Les anotó el teléfono del barco, por si había cambio de planes. Se despidieron como si ya fueran grandes amigos, y el trío parecía encantado mientras bajaba la cuesta hacia la lancha que los esperaba en el puerto. Era eso precisamente lo que les gustaba de viajar juntos. Se divertían y conocían a personas interesantes. Los tres coincidieron en que aquella noche había sido una de las mejores que habían pasado.
– Sylvia es una mujer increíble -comentó Gray en tono de admiración, y Adam se echó a reír.
– Bueno, por lo menos sabes que no te atrae -dijo Adam cuando llegaron al puerto.
La lancha los esperaba con dos miembros de la tripulación. Estaban de servicio a todas horas cuando Charlie y sus amigos se encontraban en el barco.
– ¿Cómo sabes que no me atrae? -preguntó Gray, divertido. -Bueno, la verdad es que no, pero me gusta su cabeza. Lo he pasado muy bien hablando con ella. Es increíblemente honrada e inteligente con el mundillo del arte de Nueva York. No es ninguna imbécil.
– Ya lo sé. Me di cuenta cuando hablaba contigo, y si sé que no te atrae es porque no está loca. Parece de lo más normal. No la amenaza nadie, no me da la impresión de que soporte que nadie la maltrate ni de que se le hayan acabado las recetas de la medicación para la psicosis. No creo que te vayas a enamorar de ella, Gray. Ni de coña -dijo Adam.
Sylvia no tenía nada que ver con las mujeres con las que solía enrollarse Gray. Parecía muy cabal, totalmente cuerda, más cuerda que la mayoría de las mujeres, la verdad.
– Nunca se sabe -dijo Charlie en tono filosófico. -En un sitio tan romántico como Portofino pueden ocurrir cosas de lo más románticas.
– No tan romántico, a no ser que esa mujer tenga un ataque de nervios mañana a las once -replicó Adam.
– Sí, a lo mejor tiene razón -dijo Gray con toda sinceridad. -Siento una terrible debilidad por las mujeres que necesitan ayuda. Cuando el marido de Sylvia la abandonó y se fue con otra, ella se trasladó con sus hijos a Nueva York, sin un céntimo. Dos años más tarde dirigía una galería de arte, que ahora es de las más conocidas de la ciudad. Esa clase de mujeres no necesitan que las rescate nadie, Gray se conocía muy bien, como lo conocían sus amigos, pero Charlie mantenía la esperanza, como siempre, incluso sobre sí mismo,
– Pues no te vendría mal un cambio -dijo Charlie, sonriendo.
– Preferiría ser su amigo -repuso Gray con sensatez. -La amistad dura más.
Mientras volvían al barco, Charlie y Adam le dieron la razón; después se despidieron y cada cual se fue a su camarote. Había sido una noche estupenda.
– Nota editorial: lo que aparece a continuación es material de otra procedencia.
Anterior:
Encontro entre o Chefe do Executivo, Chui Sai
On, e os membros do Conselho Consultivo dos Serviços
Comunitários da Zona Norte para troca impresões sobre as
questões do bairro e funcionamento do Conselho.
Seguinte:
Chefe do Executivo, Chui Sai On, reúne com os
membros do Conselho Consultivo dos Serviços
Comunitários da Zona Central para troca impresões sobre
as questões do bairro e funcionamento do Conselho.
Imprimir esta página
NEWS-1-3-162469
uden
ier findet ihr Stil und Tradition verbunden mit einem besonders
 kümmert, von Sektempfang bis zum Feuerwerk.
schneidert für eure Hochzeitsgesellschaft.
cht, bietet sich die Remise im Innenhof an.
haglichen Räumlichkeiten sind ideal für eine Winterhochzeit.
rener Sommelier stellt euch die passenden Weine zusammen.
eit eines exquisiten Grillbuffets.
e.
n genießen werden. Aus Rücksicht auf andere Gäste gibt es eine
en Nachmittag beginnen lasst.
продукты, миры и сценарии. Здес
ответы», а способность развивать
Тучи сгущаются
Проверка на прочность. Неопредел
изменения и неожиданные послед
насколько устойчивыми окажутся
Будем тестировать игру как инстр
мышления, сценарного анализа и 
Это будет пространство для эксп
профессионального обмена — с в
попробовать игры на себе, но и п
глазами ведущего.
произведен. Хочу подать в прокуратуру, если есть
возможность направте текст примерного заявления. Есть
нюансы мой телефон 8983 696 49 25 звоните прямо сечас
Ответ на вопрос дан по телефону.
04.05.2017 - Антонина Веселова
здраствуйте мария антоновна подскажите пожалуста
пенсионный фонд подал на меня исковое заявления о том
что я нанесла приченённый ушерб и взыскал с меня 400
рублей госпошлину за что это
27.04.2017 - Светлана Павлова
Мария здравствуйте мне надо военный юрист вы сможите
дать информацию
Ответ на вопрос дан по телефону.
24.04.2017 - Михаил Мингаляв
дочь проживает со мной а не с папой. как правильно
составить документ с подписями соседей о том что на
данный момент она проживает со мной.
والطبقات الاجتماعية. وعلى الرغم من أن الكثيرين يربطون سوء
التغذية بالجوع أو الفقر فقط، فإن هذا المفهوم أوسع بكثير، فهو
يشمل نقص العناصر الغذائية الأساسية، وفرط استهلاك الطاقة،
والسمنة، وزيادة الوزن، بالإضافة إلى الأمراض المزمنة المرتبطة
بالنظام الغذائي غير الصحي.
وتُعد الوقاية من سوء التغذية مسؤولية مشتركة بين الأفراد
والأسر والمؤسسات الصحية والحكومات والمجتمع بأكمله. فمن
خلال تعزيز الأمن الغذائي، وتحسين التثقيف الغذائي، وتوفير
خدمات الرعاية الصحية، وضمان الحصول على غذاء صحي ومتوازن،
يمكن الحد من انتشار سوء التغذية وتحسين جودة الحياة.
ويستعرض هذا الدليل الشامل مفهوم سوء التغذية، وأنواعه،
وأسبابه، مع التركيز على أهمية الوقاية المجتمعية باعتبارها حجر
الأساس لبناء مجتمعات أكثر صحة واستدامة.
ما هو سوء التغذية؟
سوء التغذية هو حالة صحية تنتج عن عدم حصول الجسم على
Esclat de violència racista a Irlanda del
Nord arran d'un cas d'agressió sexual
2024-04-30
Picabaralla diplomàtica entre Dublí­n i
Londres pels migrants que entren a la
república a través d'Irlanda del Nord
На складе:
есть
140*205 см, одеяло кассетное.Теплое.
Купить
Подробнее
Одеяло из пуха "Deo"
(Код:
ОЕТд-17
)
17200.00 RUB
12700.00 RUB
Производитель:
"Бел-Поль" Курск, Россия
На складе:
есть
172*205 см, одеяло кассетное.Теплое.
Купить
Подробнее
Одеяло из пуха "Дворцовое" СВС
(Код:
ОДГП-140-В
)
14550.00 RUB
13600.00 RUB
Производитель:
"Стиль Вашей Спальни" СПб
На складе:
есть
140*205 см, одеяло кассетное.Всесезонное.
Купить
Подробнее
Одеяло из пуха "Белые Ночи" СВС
Mientras los tres amigos estaban terminando de desayunar, el grupo subió a bordo. Charlie los llevó por todo el barco y poco después se hicieron a la mar. Estaban todos impresionados por el lujo de la embarcación.
– Charlie me ha contado que viajáis los tres juntos durante un mes todos los años. Qué maravilla -dijo Sylvia, sonriendo a Gray mientras los dos tomaban Bloody Mary sin alcohol.
Gray había llegado a la conclusión de que sería más divertido hablar con Sylvia estando sobrio. Ninguno de los tres amigos tenía problemas con el alcohol, pero pensaban que cuando estaban en el barco bebían demasiado, como adolescentes traviesos que se hubieran librado de sus padres. Con Sylvia, ser adulto parecía un reto. Era tan inteligente y ejercía tal control sobre todo que no quería sentirse embotado cuando hablaba con ella. Estaban enfrascados en una conversación sobre los frescos italianos del Renacimiento cuando el barco se detuvo y fondeó.